Por Josias de Souza
Bolsonaro revela um certo desapreço pelos brasileiros que carregam um espaço baldio entre o esôfago e o duodeno. "Fome no Brasil? Fome pra valer? Não existe da forma como é falado", declarou o presidente ao Ironberg Podcast. Estufando o peito como uma segunda barriga, o capitão falou como se fizesse uma dieta mental. "Se a gente for em qualquer padaria, aqui, não tem ninguém ali pedindo pra você comprar um pão pra ele. Isso não existe!".
Divulgado em junho, o segundo Inquérito Nacional sobre Insegurança Alimentar no Contexto da Pandemia da Covid-19 no Brasil revelou que 33,1 milhões de brasileiros vivem em situação de fome no país. No final de 2020, eram 19,1 milhões. Pesquisa feita pelo Datafolha também em junho revelou que 1 em cada 4 entrevistados disse que a quantidade de comida disponível em casa era inferior ao necessário para alimentar sua família.
O pior tipo de cego é o presidente que não consegue ouvir as lamúrias da fila do osso, os queixumes à beira das caçambas de lixo dos supermercados e restaurantes. Há uma desconexão entre os objetivos de Bolsonaro e a meta dos famintos.
Em campanha, o presidente esgrime o Auxílio Brasil para tentar demonstrar que tem coração. Os famélicos não sabem o que é coração. Para eles, o corpo humano é 100% feito de vísceras. O plano de Bolsonaro é obter a reeleição. O projeto de quem passa fome arranjar comida.
Bolsonaro quer mais quatro anos de Poder. O mundo do faminto cabe no intervalo entre uma refeição e outra. O relógio do estômago vazio só tem tempo para certas horas: a hora do café, a hora do almoço, a hora do jantar… O pragmatismo estomacal é implacável.
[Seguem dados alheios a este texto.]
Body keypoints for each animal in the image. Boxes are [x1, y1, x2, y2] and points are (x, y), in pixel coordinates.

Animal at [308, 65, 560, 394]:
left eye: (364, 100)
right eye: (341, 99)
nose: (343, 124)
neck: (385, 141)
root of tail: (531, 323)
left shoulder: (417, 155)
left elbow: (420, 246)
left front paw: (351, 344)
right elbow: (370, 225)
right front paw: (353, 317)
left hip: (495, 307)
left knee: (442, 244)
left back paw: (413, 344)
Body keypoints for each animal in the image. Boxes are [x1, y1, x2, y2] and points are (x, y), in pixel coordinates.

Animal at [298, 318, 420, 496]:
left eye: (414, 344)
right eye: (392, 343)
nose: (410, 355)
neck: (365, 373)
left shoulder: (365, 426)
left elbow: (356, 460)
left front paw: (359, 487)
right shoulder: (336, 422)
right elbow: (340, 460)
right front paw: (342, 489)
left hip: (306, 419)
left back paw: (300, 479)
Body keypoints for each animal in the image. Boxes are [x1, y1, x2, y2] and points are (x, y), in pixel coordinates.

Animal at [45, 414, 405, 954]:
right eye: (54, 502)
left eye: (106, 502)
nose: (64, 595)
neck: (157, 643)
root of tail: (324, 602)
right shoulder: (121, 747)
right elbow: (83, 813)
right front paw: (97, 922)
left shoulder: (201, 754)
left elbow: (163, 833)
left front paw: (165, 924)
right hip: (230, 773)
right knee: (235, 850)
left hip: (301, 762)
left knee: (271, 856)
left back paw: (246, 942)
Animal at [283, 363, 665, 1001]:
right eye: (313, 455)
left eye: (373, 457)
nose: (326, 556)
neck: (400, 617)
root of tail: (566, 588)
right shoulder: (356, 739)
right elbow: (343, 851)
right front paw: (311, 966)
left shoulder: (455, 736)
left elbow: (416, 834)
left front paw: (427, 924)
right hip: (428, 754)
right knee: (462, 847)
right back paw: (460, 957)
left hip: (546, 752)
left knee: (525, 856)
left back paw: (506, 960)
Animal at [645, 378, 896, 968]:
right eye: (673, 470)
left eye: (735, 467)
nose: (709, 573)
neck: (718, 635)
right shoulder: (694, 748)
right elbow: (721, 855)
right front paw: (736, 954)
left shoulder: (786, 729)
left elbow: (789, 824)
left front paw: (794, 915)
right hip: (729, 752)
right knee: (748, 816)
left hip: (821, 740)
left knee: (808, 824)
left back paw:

Bolsonaro diz que cumpre na Presidência uma missão divina. Vivaldino, não pede a Deus que seja feita a Sua vontade. Exige que o Todo-Poderoso aprove a sua vontade de permanecer no Planalto. O brasileiro faminto sonha com a morte. Pede a Deus que coloque no seu céu uma cozinha como a do Alvorada. Deseja uma fome de presidente, do tipo que pode ser saciada abrindo a geladeira.
Há na alma de Bolsonaro uma inusitada mistura de ignorância pessoal com inanição mental. Essa combinação produziu o negacionismo da fome. Algo que magnifica a insaciável subnutrição mental do presidente da República.